Luckily, Rift uses an intuitive grouping mechanic, and as long as you encounter other players grouping up is a simple click of a button away. It's not unusual to see large groups of players moving from rift to rift, and when the big world events happen some form of crusade against the invaders is quickly formed. After all, some of the most powerful rewards in the game come from taking part in the fighting, and most players want a piece of that cake. It can be annoying if it happens at a time when you had no intention of doing anything else than some simple questing, and for some it might take some getting used to. The shift in philosophy is a quite easy one though - whenever you leave the safety of your racial capital, be aware that shit might happen at any time, in any place. It's a big dangerous world out there, and the faster you accept that fact, the faster you'll grow to love Rift.

Banding up with other players to fight the invaders are, luckily, only the press of a button away. No need for any "DPS LFG to fight rift plz PST" in the chat channels.

Telara in itself is a wonder to behold. From the high fantasy feel of the Guardians' villages and towns, to the steam-punk machinery of their rival faction Defiants, there are few virtual worlds that I have been looking this much forward to exploring. The world might not be as big as in some other MMOs, and doesn't offer up that many different zones, but there's still a lot to see here. The graphics and the design are all top-notch, and while some might miss the more extraordinary armors or weapons from games like World of Warcraft, I love the more down to earth feel of Rift. It feels more real than Azeroth ever did, and the desperation of the people living here is much easier to relate to as a result.

Rift doesn't use classes in the same way as most other games, instead opting for four callings that in themselves are divided into eight "souls". The callings are pretty standard - warrior, rogue, mage and cleric - and the souls could be seen as the talent trees that many MMOs use these days. The fun is in combining them, since every character can have three souls equipped at the same time. While it's easy to end up with a combination that pretty much works like a standard MMO class, it opens up for a lot more customization. It might be hell for the developers to balance in PvP, some comments from them even suggest that they won't even bother in the first place, but for us as players it's fun to play around with. Expect a lot of guides to unusual combos in the future, as people level up and start to really dig into the system.

JOBS ->
• 1. How many souls can one character in the Rift review have equipped at the same time?
• 2. In the entries, write out again the lines from the line with "pink triangle: moved 4 px right, 3 px up" to the line with "brown rectangle: rotated", replacing "blue star" with "yellow star" and keeping all else the same. Leave the pictures out.

DATA SUPPLIED ->
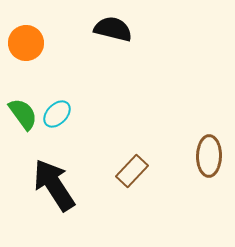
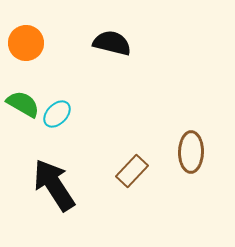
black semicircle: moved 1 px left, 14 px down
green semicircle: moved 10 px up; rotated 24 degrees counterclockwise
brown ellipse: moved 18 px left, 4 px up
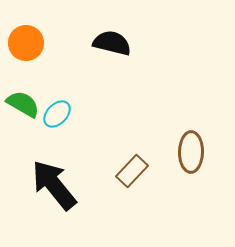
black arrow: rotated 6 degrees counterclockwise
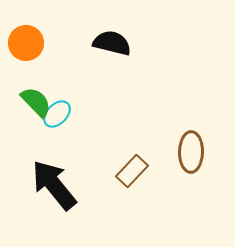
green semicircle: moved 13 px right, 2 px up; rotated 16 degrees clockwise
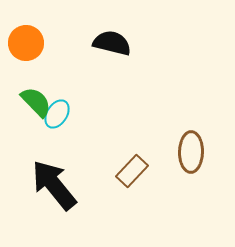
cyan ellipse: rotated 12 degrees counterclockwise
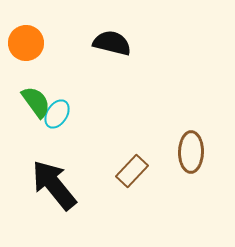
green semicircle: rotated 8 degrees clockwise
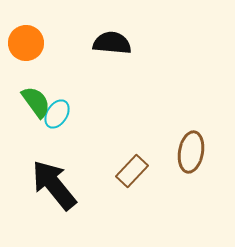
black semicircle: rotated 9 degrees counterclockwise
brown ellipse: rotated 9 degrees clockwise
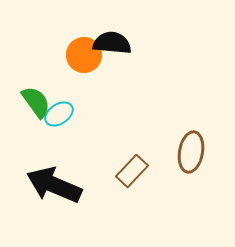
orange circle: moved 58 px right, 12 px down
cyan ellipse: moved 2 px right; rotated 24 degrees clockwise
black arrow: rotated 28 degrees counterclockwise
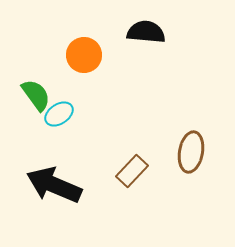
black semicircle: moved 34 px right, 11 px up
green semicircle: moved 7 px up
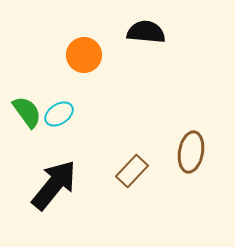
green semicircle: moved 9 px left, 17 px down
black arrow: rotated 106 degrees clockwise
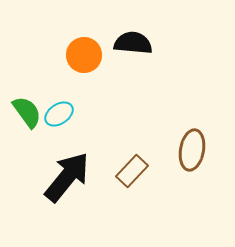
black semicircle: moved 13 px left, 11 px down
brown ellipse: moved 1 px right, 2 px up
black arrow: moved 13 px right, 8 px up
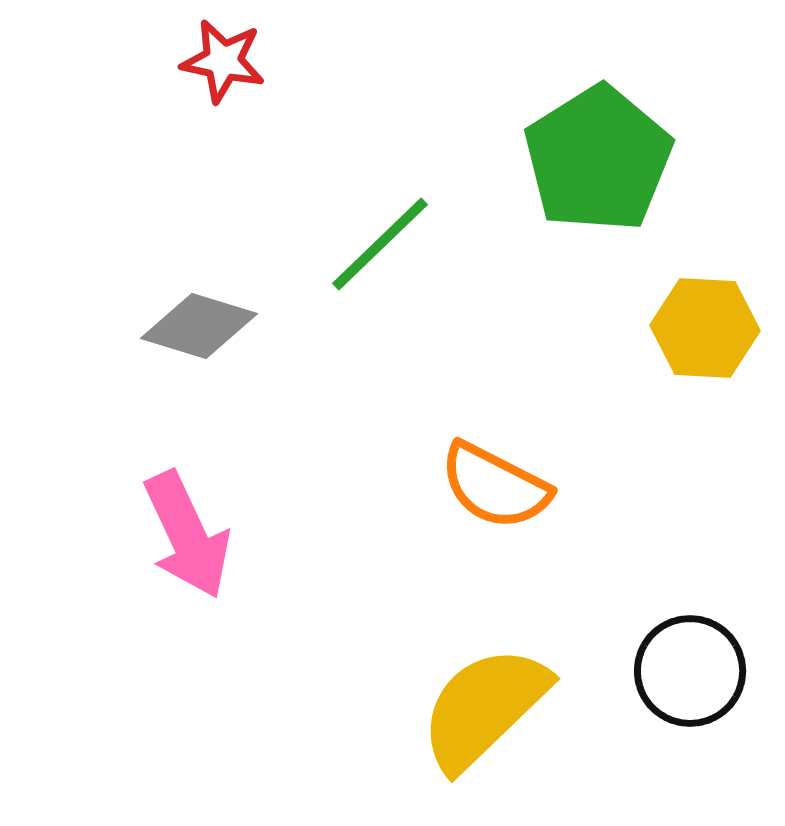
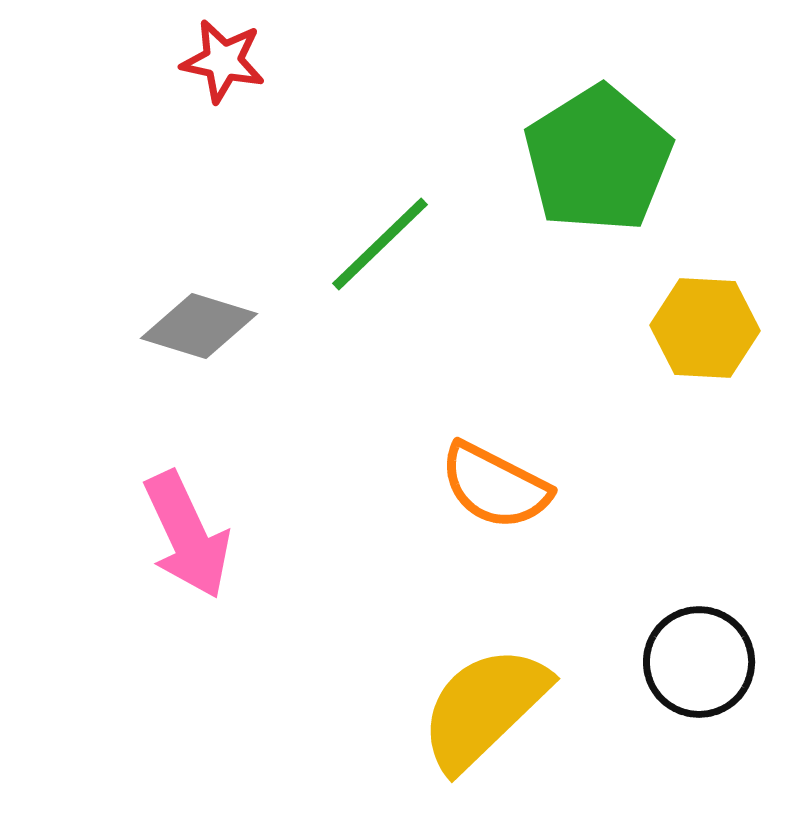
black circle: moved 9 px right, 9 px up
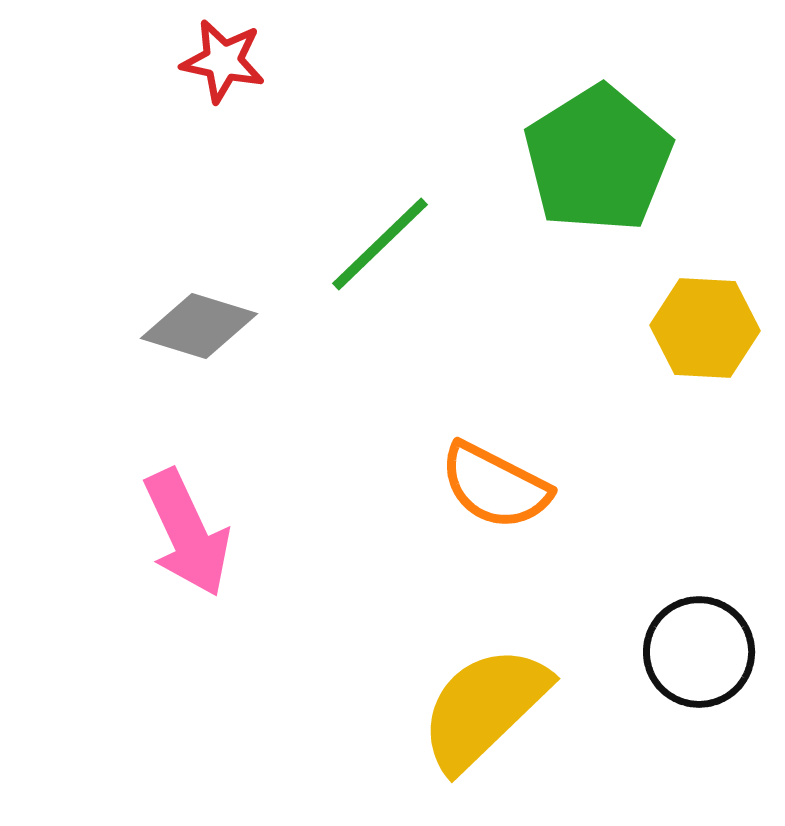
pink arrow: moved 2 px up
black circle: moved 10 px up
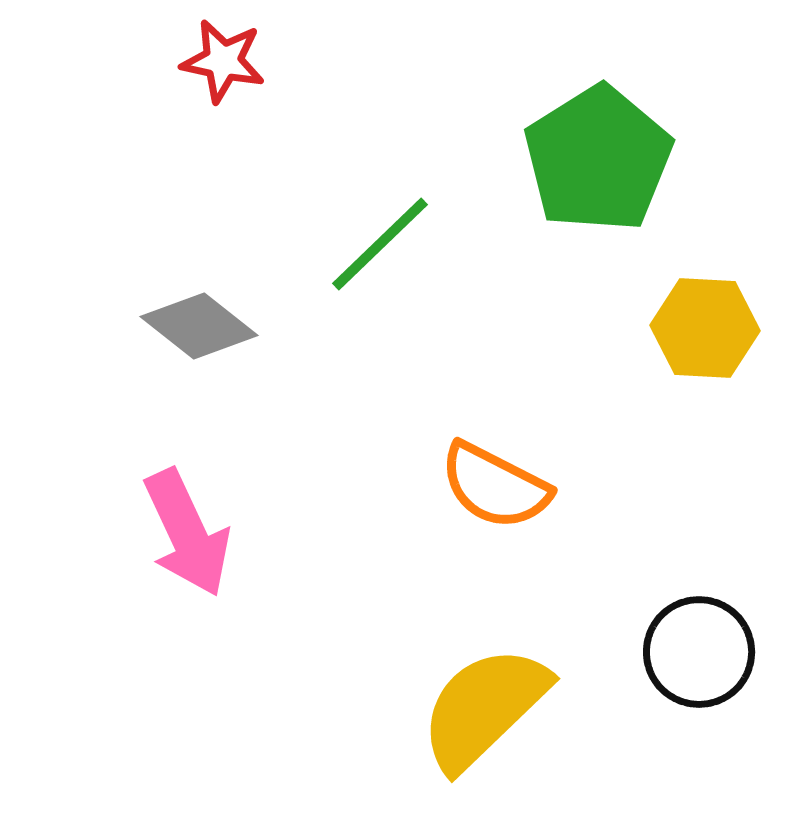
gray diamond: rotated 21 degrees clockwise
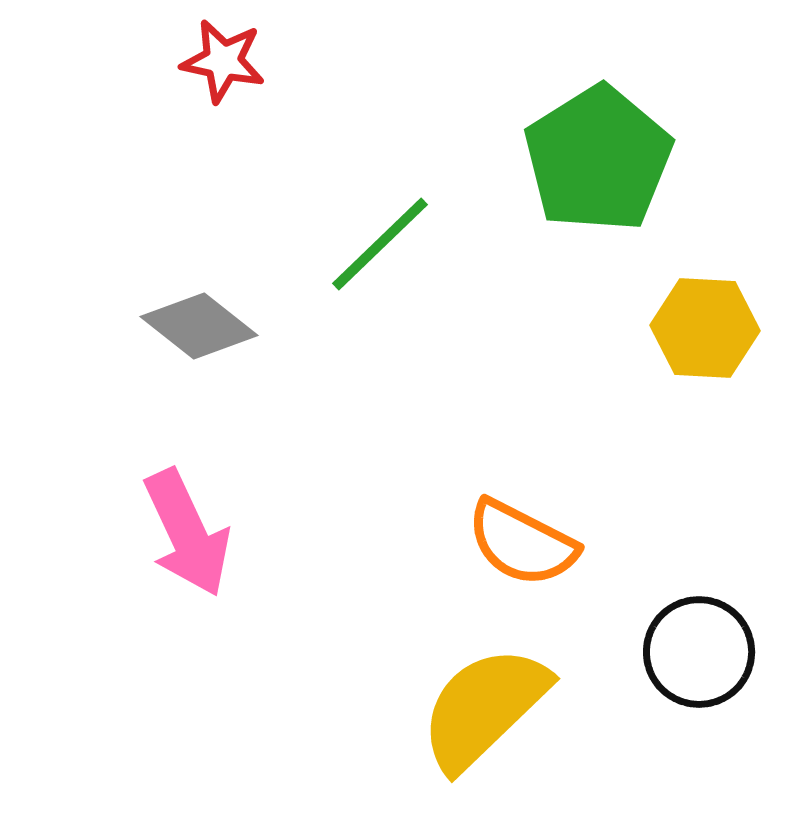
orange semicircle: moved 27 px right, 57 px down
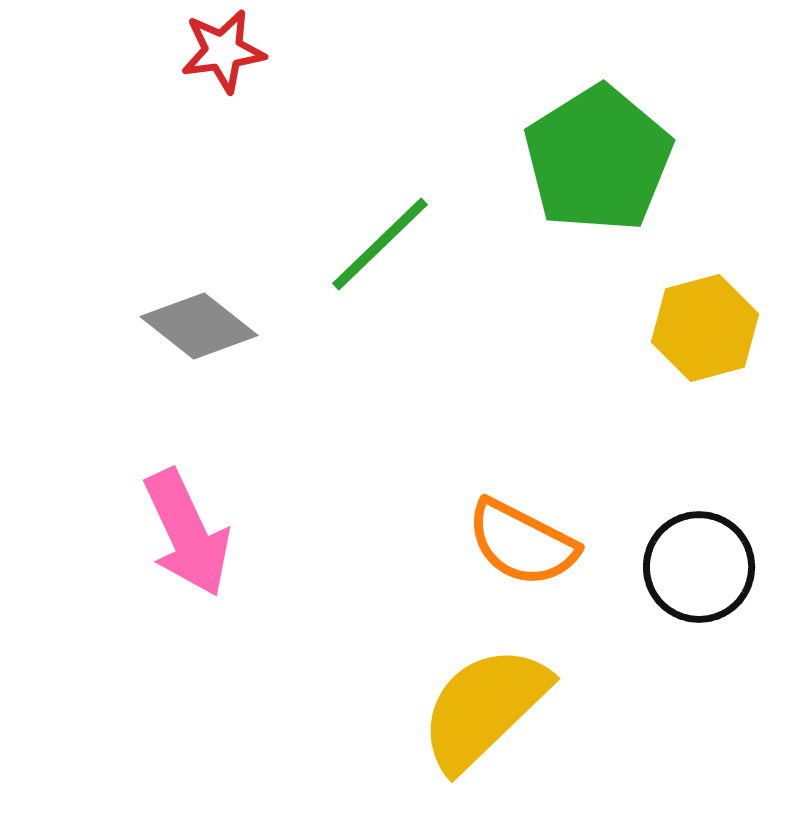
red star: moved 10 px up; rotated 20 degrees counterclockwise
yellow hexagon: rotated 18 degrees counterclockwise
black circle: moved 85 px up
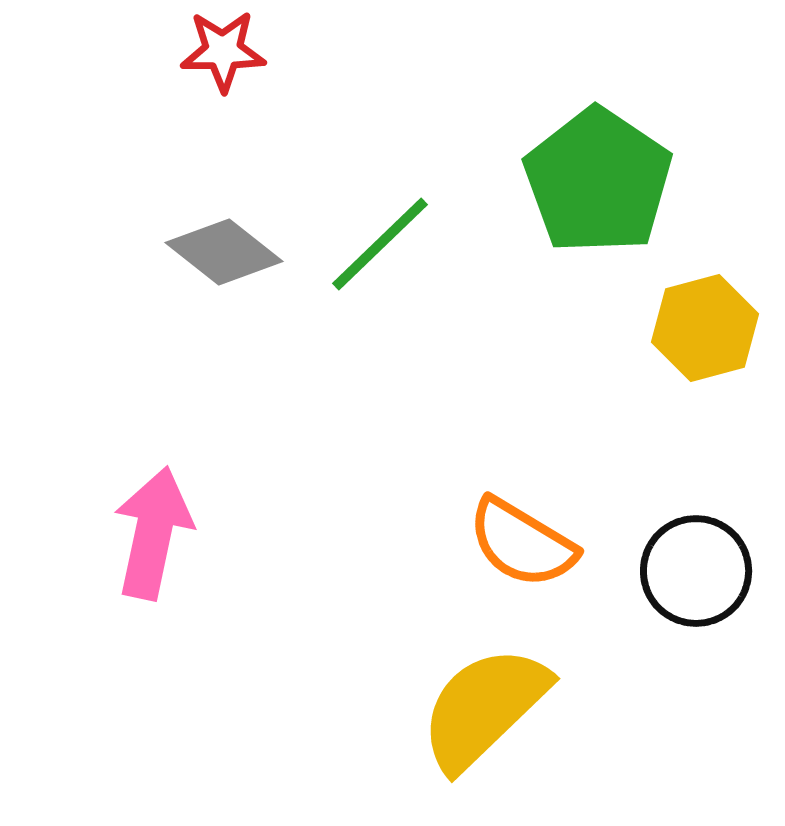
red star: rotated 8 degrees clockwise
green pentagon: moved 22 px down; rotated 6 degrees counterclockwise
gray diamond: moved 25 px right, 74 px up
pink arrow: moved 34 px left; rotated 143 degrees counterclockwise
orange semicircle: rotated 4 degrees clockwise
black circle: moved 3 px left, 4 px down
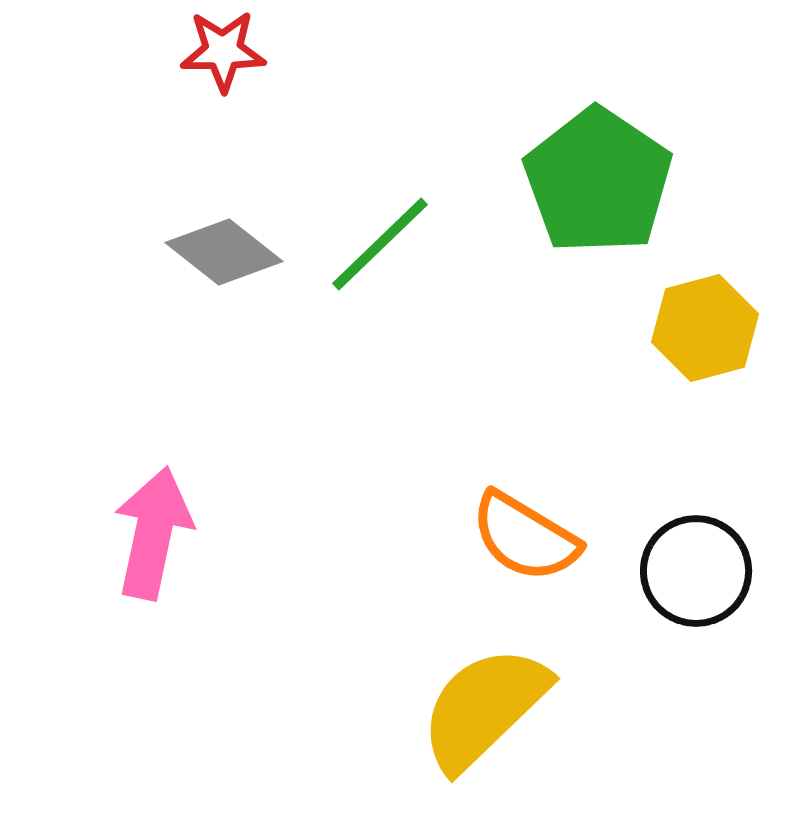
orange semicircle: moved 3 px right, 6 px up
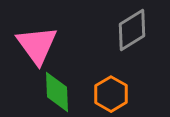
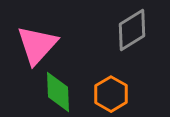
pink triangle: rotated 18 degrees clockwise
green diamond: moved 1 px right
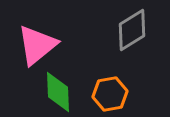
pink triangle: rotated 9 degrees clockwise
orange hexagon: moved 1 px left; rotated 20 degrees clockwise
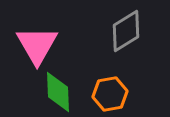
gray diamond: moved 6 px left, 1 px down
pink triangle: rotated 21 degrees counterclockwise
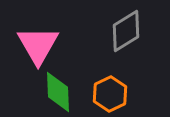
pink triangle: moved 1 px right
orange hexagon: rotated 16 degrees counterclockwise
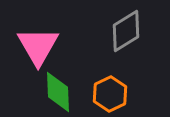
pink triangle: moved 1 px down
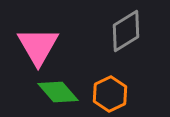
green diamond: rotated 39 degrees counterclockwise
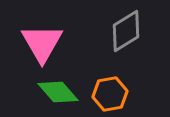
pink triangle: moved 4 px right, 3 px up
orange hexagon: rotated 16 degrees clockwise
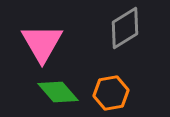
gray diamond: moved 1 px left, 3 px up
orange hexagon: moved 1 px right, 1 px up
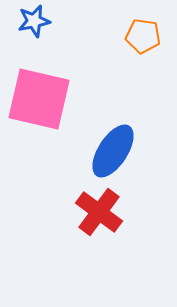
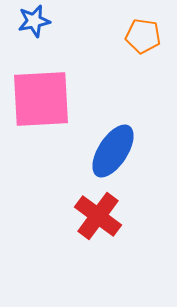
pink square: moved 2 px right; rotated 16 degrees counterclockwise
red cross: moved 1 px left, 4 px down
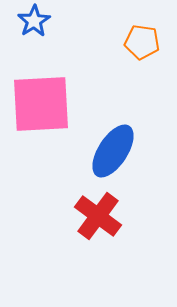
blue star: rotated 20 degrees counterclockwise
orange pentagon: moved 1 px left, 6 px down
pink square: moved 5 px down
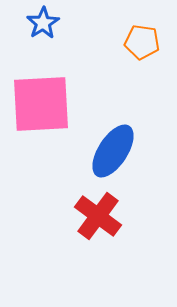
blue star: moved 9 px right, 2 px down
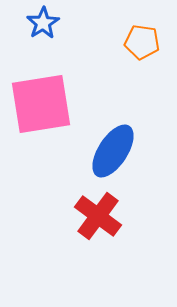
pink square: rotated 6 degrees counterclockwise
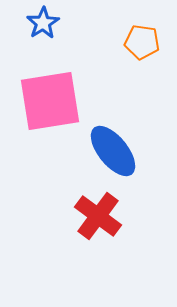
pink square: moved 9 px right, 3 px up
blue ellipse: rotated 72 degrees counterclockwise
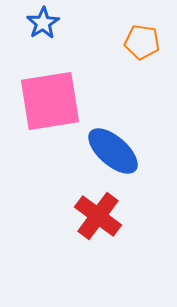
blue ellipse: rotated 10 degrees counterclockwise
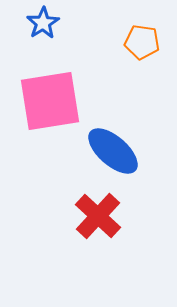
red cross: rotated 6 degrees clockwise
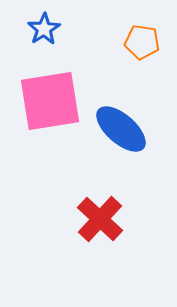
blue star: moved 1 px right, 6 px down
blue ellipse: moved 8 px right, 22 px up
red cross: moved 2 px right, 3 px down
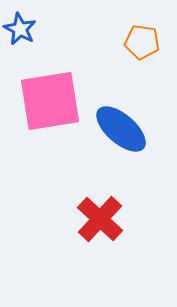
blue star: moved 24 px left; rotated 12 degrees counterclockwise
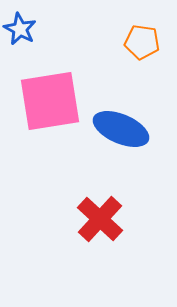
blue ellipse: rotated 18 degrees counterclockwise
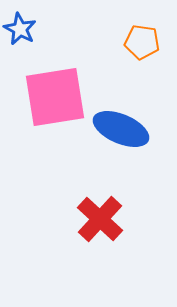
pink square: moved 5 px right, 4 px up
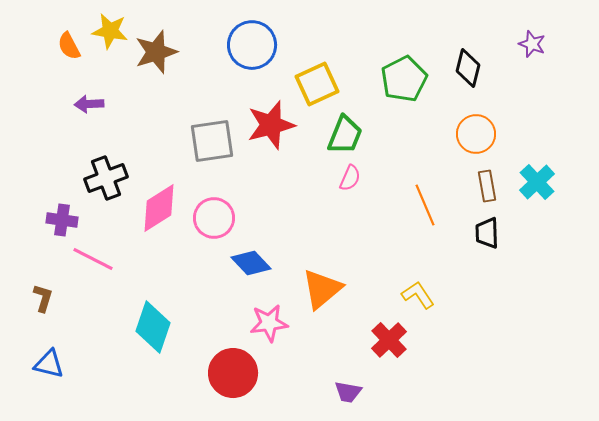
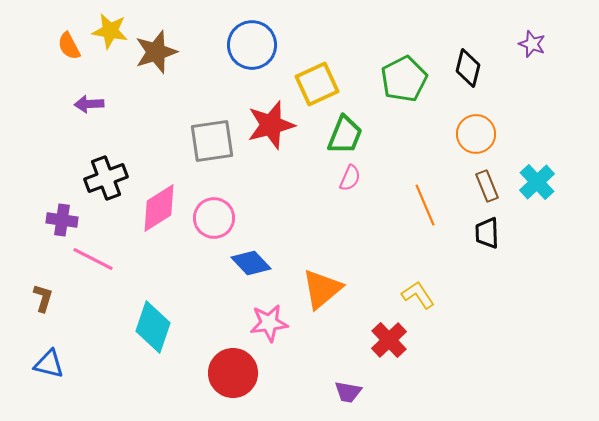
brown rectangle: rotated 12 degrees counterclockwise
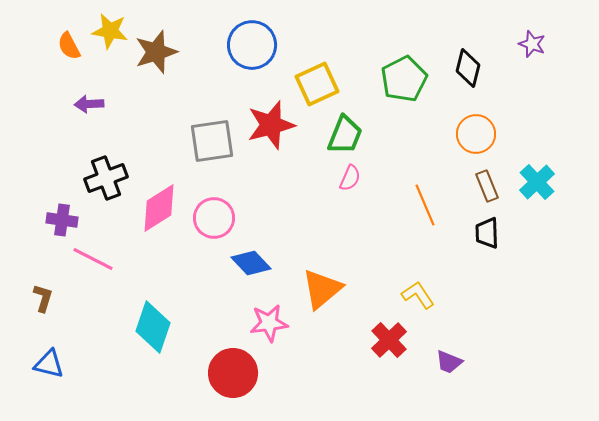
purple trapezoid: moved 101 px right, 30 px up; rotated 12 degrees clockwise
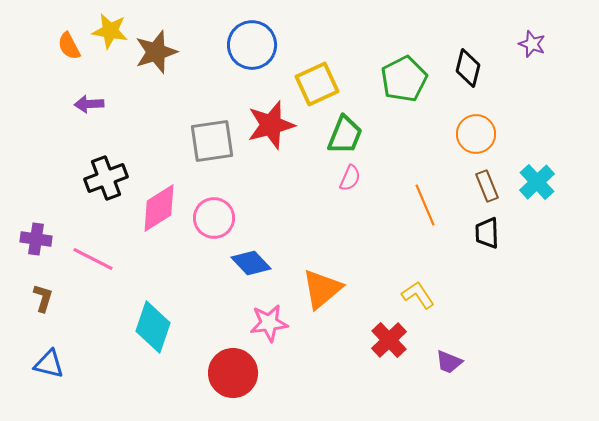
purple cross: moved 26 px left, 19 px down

ANSWERS GIVEN ->
• 1. Three.

• 2.
pink triangle: moved 4 px right, 3 px up
orange hexagon: rotated 16 degrees clockwise
gray diamond: moved 1 px left, 3 px up
orange hexagon: moved 1 px right, 1 px up
pink square: moved 2 px right; rotated 16 degrees counterclockwise
red cross: moved 1 px left, 4 px down
yellow star: rotated 20 degrees counterclockwise
orange pentagon: moved 1 px left, 6 px down
pink square: moved 5 px down
yellow star: moved 9 px right, 2 px down
pink square: rotated 6 degrees counterclockwise
pink square: moved 9 px right, 3 px up
blue ellipse: rotated 72 degrees counterclockwise
blue ellipse: rotated 10 degrees counterclockwise
red cross: rotated 6 degrees clockwise
yellow star: moved 1 px right, 6 px down
blue ellipse: moved 8 px right, 22 px up
red cross: moved 2 px right, 3 px down
yellow star: moved 24 px left; rotated 12 degrees counterclockwise
blue ellipse: rotated 18 degrees counterclockwise
pink square: moved 5 px right, 4 px up
brown rectangle: rotated 12 degrees counterclockwise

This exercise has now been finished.